#### [Assigned task A]
Copy out the lines of the entries verbatim, from the line containing "The Bulwark reply rules" down through the line containing "analysis on politics".

(Page extract begins)

Play on Words - UVa 10129 欧拉回路

Play on Words

Some of the secret doors contain a very interesting word puzzle. The team of archaeologists has to solve it to open that doors. Because there is no other way to open the doors, the puzzle is very important for us.

There is a large number of magnetic plates on every door. Every plate has one word written on it. The plates must be arranged into a sequence in such a way that every word begins with the same letter as the previous word ends. For example, the word ``acm'' can be followed by the word ``motorola''. Your task is to write a computer program that will read the list of words and determine whether it is possible to arrange all of the plates in a sequence (according to the given rule) and consequently to open the door.

Input Specification

The input consists of T test cases. The number of them (T) is given on the first line of the input file. Each test case begins with a line containing a single integer number Nthat indicates the number of plates (1 <= N <= 100000). Then exactly Nlines follow, each containing a single word. Each word contains at least two and at most 1000 lowercase characters, that means only letters 'a' through 'z' will appear in the word. The same word may appear several times in the list.

(Page extract ends)
(Task inputs begins)

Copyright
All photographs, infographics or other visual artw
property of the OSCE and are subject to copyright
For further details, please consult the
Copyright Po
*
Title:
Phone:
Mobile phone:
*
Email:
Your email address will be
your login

(Task inputs ends)
(Task inputs begins)

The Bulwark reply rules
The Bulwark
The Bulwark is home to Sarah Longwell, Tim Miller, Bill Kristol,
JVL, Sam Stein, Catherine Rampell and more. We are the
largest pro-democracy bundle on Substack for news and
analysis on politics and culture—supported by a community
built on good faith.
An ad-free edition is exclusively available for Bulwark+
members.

(Task inputs ends)

#### [Assigned task B]
According to the Play on Words problem statement, how many lowercase characters may each word contain?

#### [Expected output A]
The Bulwark reply rules
The Bulwark
The Bulwark is home to Sarah Longwell, Tim Miller, Bill Kristol,
JVL, Sam Stein, Catherine Rampell and more. We are the
largest pro-democracy bundle on Substack for news and
analysis on politics and culture—supported by a community

#### [Expected output B]
Each word contains at least two and at most 1000 lowercase characters.